An incident always crosses sources. The first alert lands in the SIEM, the next clue is a span ID in APM, the smoking gun is a process tree in the EDR, and the attribution lives in a threat-intel platform. The analyst is the integration layer, and that's where most incidents lose minutes.
The pattern we wanted to break
Open four tabs. Search the same hostname four different ways. Reconcile by eyeball. Lose context every time you switch.
What we built
- A federated retrieval layer that fans a single text query out to all four telemetry indices in parallel.
- A cross-encoder re-ranker that merges results with knowledge of provenance and recency.
- A per-source fallback path so a slow index degrades to recency-only instead of stalling the response.
Query understanding
Queries get rewritten into structured sub-intents: host, actor, window, indicator. Each sub-intent biases retrieval toward the most appropriate index.

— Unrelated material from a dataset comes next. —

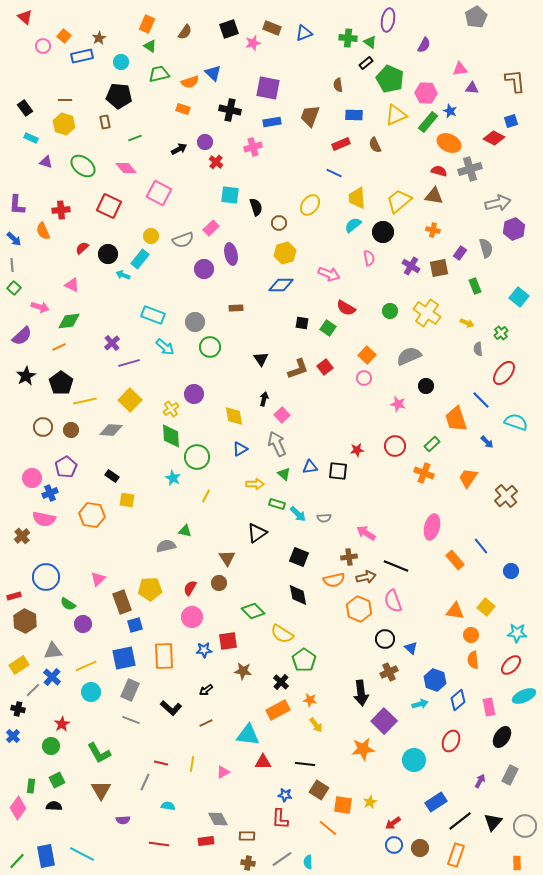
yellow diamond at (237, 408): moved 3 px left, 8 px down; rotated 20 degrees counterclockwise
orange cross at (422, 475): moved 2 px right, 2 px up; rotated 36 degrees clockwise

The retrieval loop is short:
q = query_encoder(text)
cands = union(
log_index.knn(q, k=200),
trace_index.knn(q, k=200),
endpoint_index.knn(q, k=200),
intel_index.knn(q, k=200),
)
return cross_encoder.rank(text, cands)[:20]
Latency budget
Analysts will tolerate roughly 800ms for first results. We split the budget: 200ms for fan-out, 400ms for retrieval inside each index, 200ms for re-rank. Each index gets to skip cheaply with a recency-only fallback if it can't hit its window.
Results with provenance
Every result row renders a small badge for its source, the index recency, and the rank score. Without that, analysts mistake "high-rank" for "trusted" and skip evidence from the lower-recency sources.